Canada Fails to Extend Wind Incentive

The Canadian government will not extend its successful ecoENERGY for Renewable Power Program in its 2010 federal budget.

“The failure to extend and expand the ecoENERGY program will slow wind
energy development and reduce our ability to compete with the United
States for investment and jobs at a critical time in our economic
recovery,” said Canadian Wind Energy Association (CanWEA) President,
Robert Hornung. “While we remain committed to working with the federal
government to find ways to attract new investment in the world’s most
rapidly growing source of electricity, we are shocked and disappointed
that it has chosen not to extend a cost-effective program that
facilitated record levels of investment and job creation in Canada’s
wind energy sector in the midst of the recession of 2009.”

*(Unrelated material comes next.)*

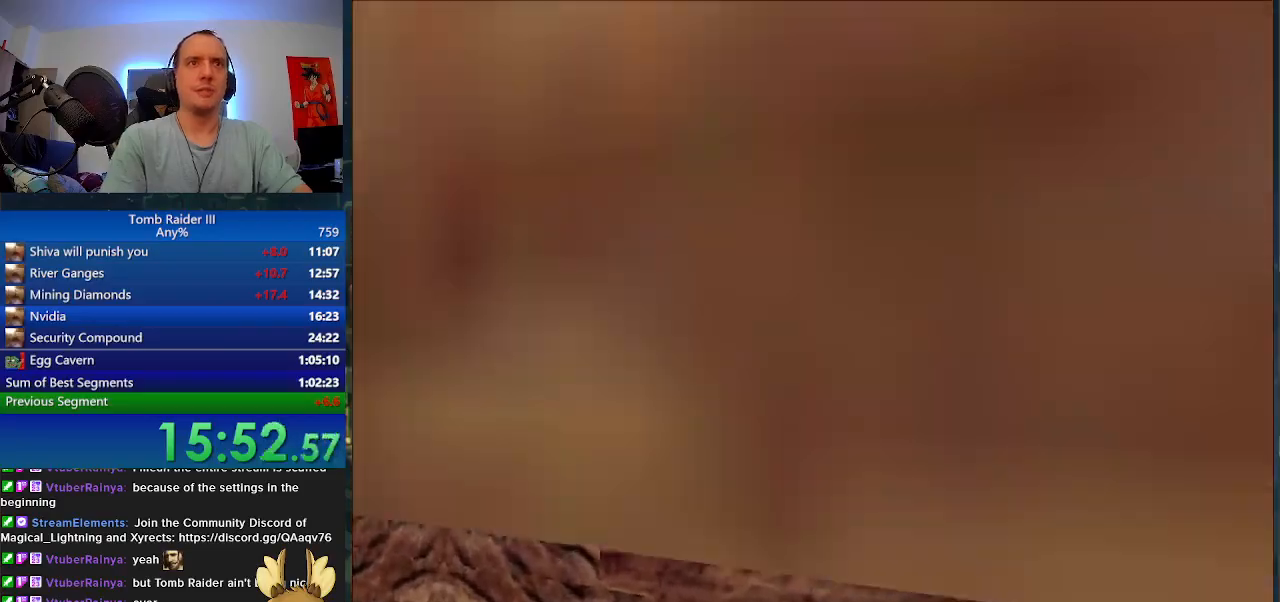
{"keys": ["d", "w"], "events": []}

The Canadian government has previously expressed its desire to harmonize climate change and clean energy policies with the United States. The U.S. federal government‘s key incentive program will provide support for new wind energy projects constructed through to the end of 2012. However, Canada’s ecoENERGY program has now allocated all of its funding and is supporting no wind energy projects built after March 2011–almost two years before U.S. support is scheduled to end.

The fact that federal funds are no longer available to support new wind energy projects in Canada means investors will increasingly shift new investments and wind jobs out of Canada to the greater policy certainty and more attractive investment climate found in the United States, CanWEA said.

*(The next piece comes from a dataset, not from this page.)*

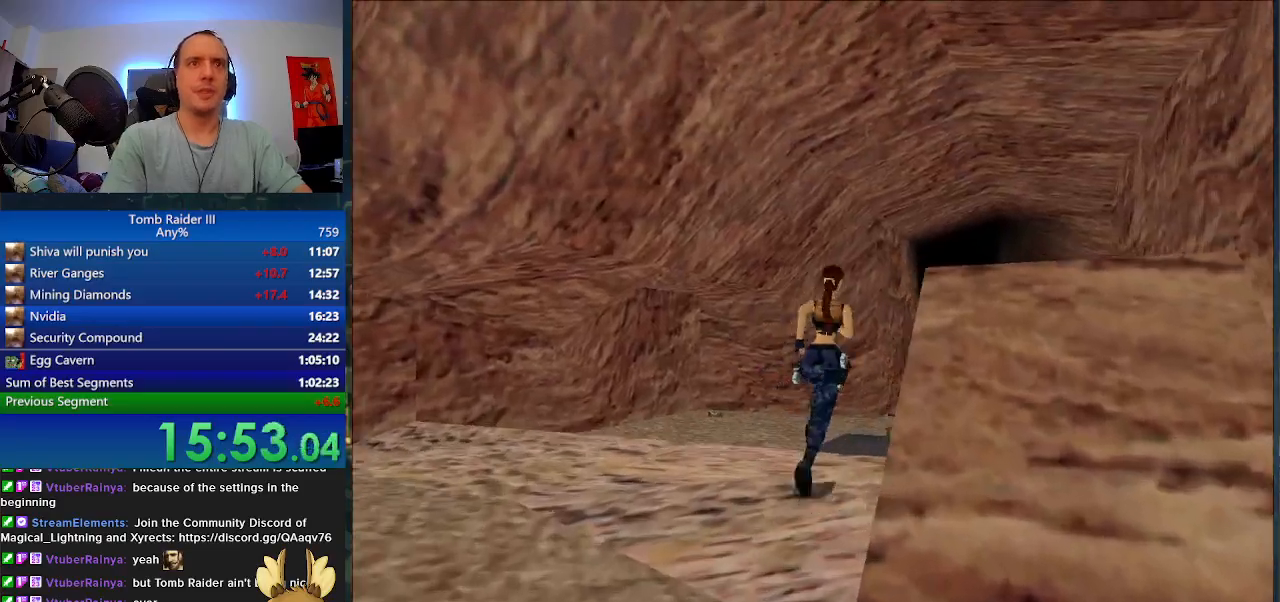
{"keys": ["d", "minus", "w"], "events": [[67, "minus", "down"], [100, "d", "up"], [367, "d", "down"]]}
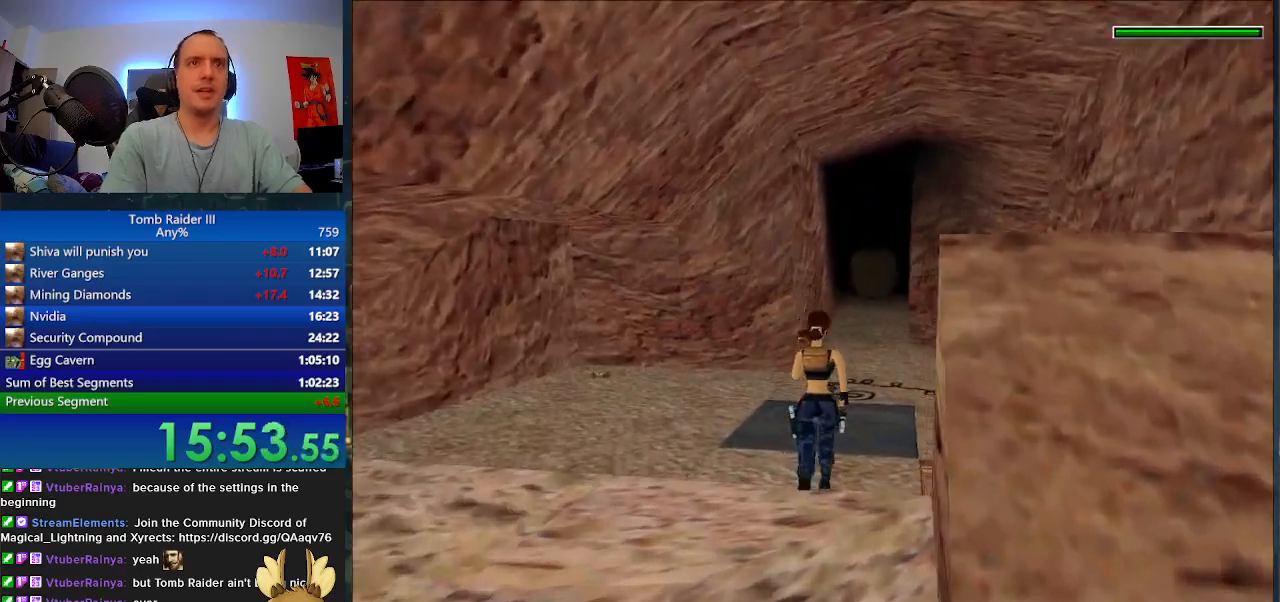
{"keys": ["d", "minus", "w"], "events": [[333, "d", "up"], [500, "d", "down"]]}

“While the federal government continues to identify clean energy and job creation as a priority, the actions taken in the 2010 federal budget make it clear that it has decided to download responsibility for attracting wind energy investment and jobs to provincial governments,” said Hornung.

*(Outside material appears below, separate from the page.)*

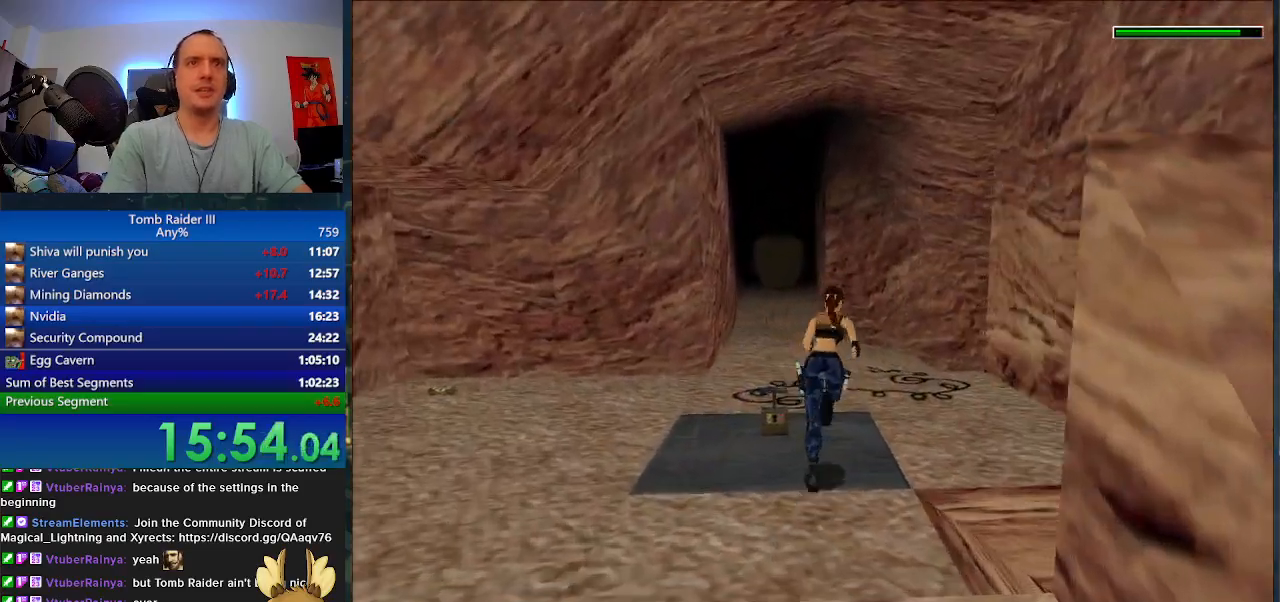
{"keys": ["d", "minus", "w"], "events": [[133, "comma", "down"], [300, "comma", "up"]]}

The ecoENERGY for Renewable Power Program was created in January 2007 and has now allocated all of its funding and met its target to support the deployment of more than 4,000 megawatts (MW) of new renewable energy projects in Canada. A recent study by GE Energy Financial Services concluded that the government revenues generated by the economic activity stimulated and leveraged through the program represented a 5.3% internal rate of return on this investment by the federal government.

Between now and 2020, it is projected that $1 trillion will be invested in wind energy projects globally, creating more than 1.75 million wind jobs.

The province of Ontario has attracted massive investment in wind and other cleantech sectors since launching a feed-in tariff last fall.